Indagine su società cartiere a Parma

Le fiamme gialle di Parma hanno concluso un'importante operazione. Hanno smantellato un sistema illecito basato su fatture fittizie. L'indagine ha portato al sequestro di beni per un valore considerevole. Si tratta di oltre 1.100.000 euro.

Il sistema si basava su tre società definite 'cartiere'. Queste entità non possedevano dipendenti né attività commerciali reali. Il loro unico scopo era l'emissione di documenti fiscali non veritieri. Il giro d'affari stimato ammonta a circa 10 milioni di euro.

14 indagati per emissione e uso di fatture false

Sono 14 i soggetti indagati nell'operazione. Tra questi figurano 8 persone fisiche. Sono coinvolte anche 6 società operanti nel settore edile. Tutti sono accusati, a vario titolo, di emissione e utilizzo di fatture false. La Guardia di Finanza ha agito con tempestività.
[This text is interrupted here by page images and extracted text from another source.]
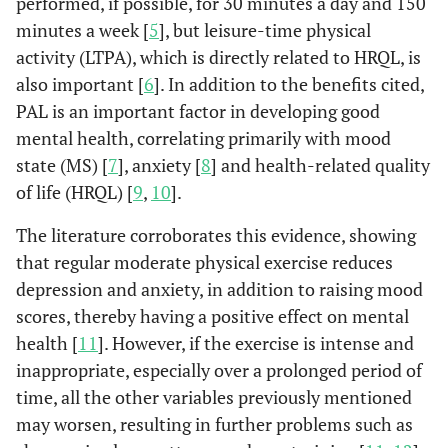
performed, if possible, for 30 minutes a day and 150
minutes a week [
5
], but leisure-time physical
activity (LTPA), which is directly related to HRQL, is
also important [
6
]. In addition to the benefits cited,
PAL is an important factor in developing good
mental health, correlating primarily with mood
state (MS) [
7
], anxiety [
8
] and health-related quality
of life (HRQL) [
9
,
10
].
The literature corroborates this evidence, showing
that regular moderate physical exercise reduces
depression and anxiety, in addition to raising mood
scores, thereby having a positive effect on mental
health [
11
]. However, if the exercise is intense and
inappropriate, especially over a prolonged period of
time, all the other variables previously mentioned
may worsen, resulting in further problems such as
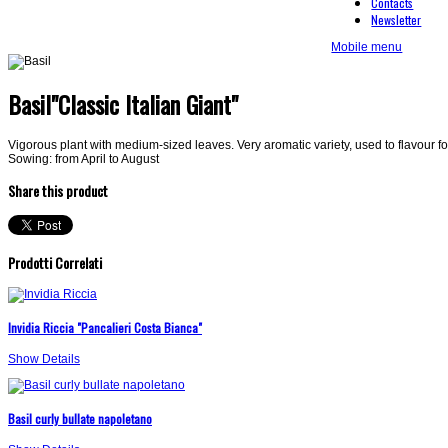
Contacts
Newsletter
Mobile menu
Basil"Classic Italian Giant"
Vigorous plant with medium-sized leaves. Very aromatic variety, used to flavour f
Sowing: from April to August
Share this product
Prodotti Correlati
Invidia Riccia "Pancalieri Costa Bianca"
Show Details
Basil curly bullate napoletano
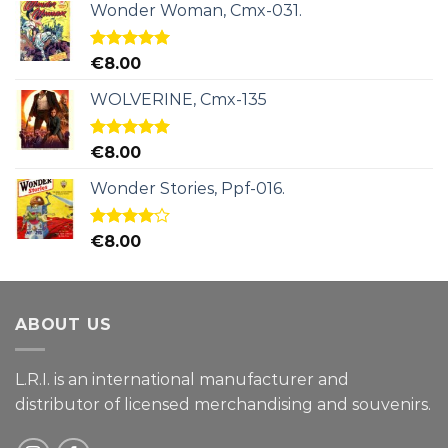
Wonder Woman, Cmx-031.
Rated
5.00
€
8.00
out of 5
WOLVERINE, Cmx-135
Rated
5.00
€
8.00
out of 5
Wonder Stories, Ppf-016.
Rated
€
8.00
4.00
out
of 5
ABOUT US
L.R.I. is an international manufacturer and
distributor of licensed merchandising and
souvenirs.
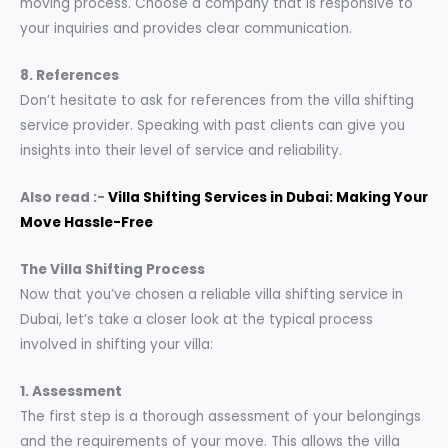
moving process. Choose a company that is responsive to
your inquiries and provides clear communication.
8. References
Don’t hesitate to ask for references from the villa shifting
service provider. Speaking with past clients can give you
insights into their level of service and reliability.
Also read :-
Villa Shifting Services in Dubai: Making Your
Move Hassle-Free
The Villa Shifting Process
Now that you’ve chosen a reliable villa shifting service in
Dubai, let’s take a closer look at the typical process
involved in shifting your villa:
1. Assessment
The first step is a thorough assessment of your belongings
and the requirements of your move. This allows the villa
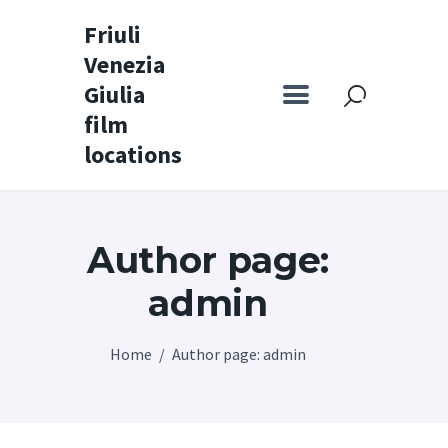
Friuli
Venezia
Friuli Venezia Giulia film locations
Giulia
film
Home
locations
Set
Map
Author page:
Special itineraries
Experience FVG
admin
News
Home
Author page: admin
Castello di Spessa
Golf Wine Resort &
SPA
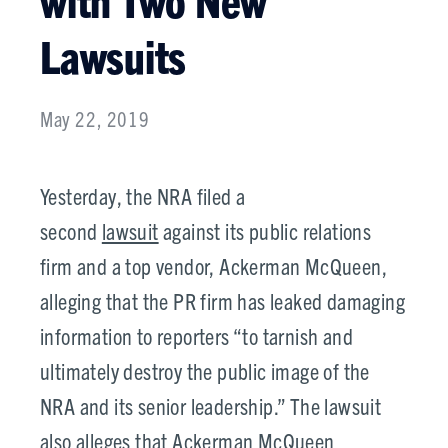
Lawsuits
May 22, 2019
Yesterday, the NRA filed a
second
lawsuit
against its public relations
firm and a top vendor, Ackerman McQueen,
alleging that the PR firm has leaked damaging
information to reporters “to tarnish and
ultimately destroy the public image of the
NRA and its senior leadership.” The lawsuit
also alleges that Ackerman McQueen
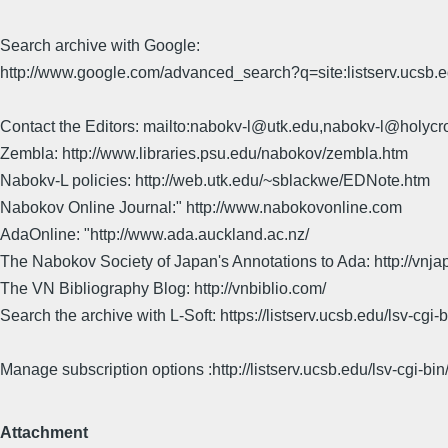
Search archive with Google:
http://www.google.com/advanced_search?q=site:listserv.ucsb
Contact the Editors: mailto:nabokv-l@utk.edu,nabokv-l@holycr
Zembla: http://www.libraries.psu.edu/nabokov/zembla.htm
Nabokv-L policies: http://web.utk.edu/~sblackwe/EDNote.htm
Nabokov Online Journal:" http://www.nabokovonline.com
AdaOnline: "http://www.ada.auckland.ac.nz/
The Nabokov Society of Japan's Annotations to Ada: http://vnja
The VN Bibliography Blog: http://vnbiblio.com/
Search the archive with L-Soft: https://listserv.ucsb.edu/lsv-
Manage subscription options :http://listserv.ucsb.edu/lsv-c
Attachment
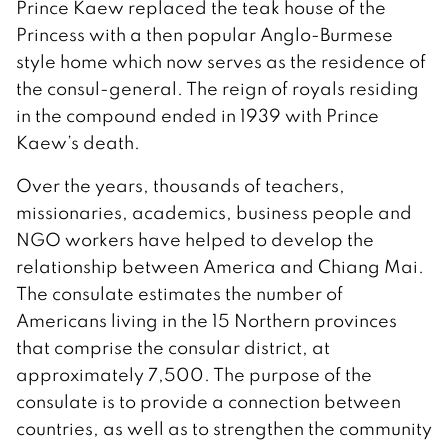
Prince Kaew replaced the teak house of the
Princess with a then popular Anglo-Burmese
style home which now serves as the residence of
the consul-general. The reign of royals residing
in the compound ended in 1939 with Prince
Kaew’s death.
Over the years, thousands of teachers,
missionaries, academics, business people and
NGO workers have helped to develop the
relationship between America and Chiang Mai.
The consulate estimates the number of
Americans living in the 15 Northern provinces
that comprise the consular district, at
approximately 7,500. The purpose of the
consulate is to provide a connection between
countries, as well as to strengthen the community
I militari della tenenza di Fidenza hanno condotto le indagini. Le attività investigative si sono estese su più province. Sono state interessate le aree di Parma, Reggio Emilia, Cremona e Crotone. In queste località alcune delle società coinvolte avevano la loro sede legale.

Il meccanismo delle fatture false e il sequestro

Secondo gli inquirenti, il meccanismo permetteva ai clienti delle società cartiere di abbattere i propri ricavi. Questo comportava una riduzione delle imposte dovute allo Stato. Si creavano così fondi neri per i titolari delle imprese. Il denaro veniva poi prelevato in contanti.

Una volta ricevuto il pagamento delle fatture, tramite canali tracciati, gli amministratori delle cartiere ritiravano il denaro. Trattavano una commissione. Questa provvigione variava tra il 10% e il 15% dell'importo. Serviva come compenso per l'emissione della fattura falsa.

Durante le perquisizioni, è stato trovato un documento significativo. Nell'abitazione di uno degli indagati è emerso un tariffario. Questo documento riportava le percentuali di guadagno per chi emetteva le fatture. Indicava anche una scontistica basata sul volume delle richieste.

Il sequestro ha riguardato conti correnti bancari. Sono state inoltre bloccate unità immobiliari e diversi automezzi. L'obiettivo è recuperare i beni illeciti accumulati. L'operazione dimostra l'impegno delle forze dell'ordine contro l'evasione fiscale. La frode fiscale danneggia l'intera collettività.

Le conseguenze per le imprese coinvolte

Le società clienti delle cartiere hanno beneficiato di un illecito vantaggio competitivo. Hanno potuto evadere il fisco, alterando il mercato. Questo comportamento è dannoso per le imprese oneste. Le indagini mirano a ripristinare la legalità economica.

La Guardia di Finanza continua a monitorare il territorio. L'obiettivo è contrastare ogni forma di illegalità economica. L'emissione e l'utilizzo di fatture false sono reati gravi. Le pene previste sono severe.

Le indagini proseguono per accertare l'intera entità del danno erariale. Si cerca di identificare tutti i soggetti coinvolti nel sistema. La collaborazione tra diverse procure è fondamentale. L'operazione di Parma è un segnale importante.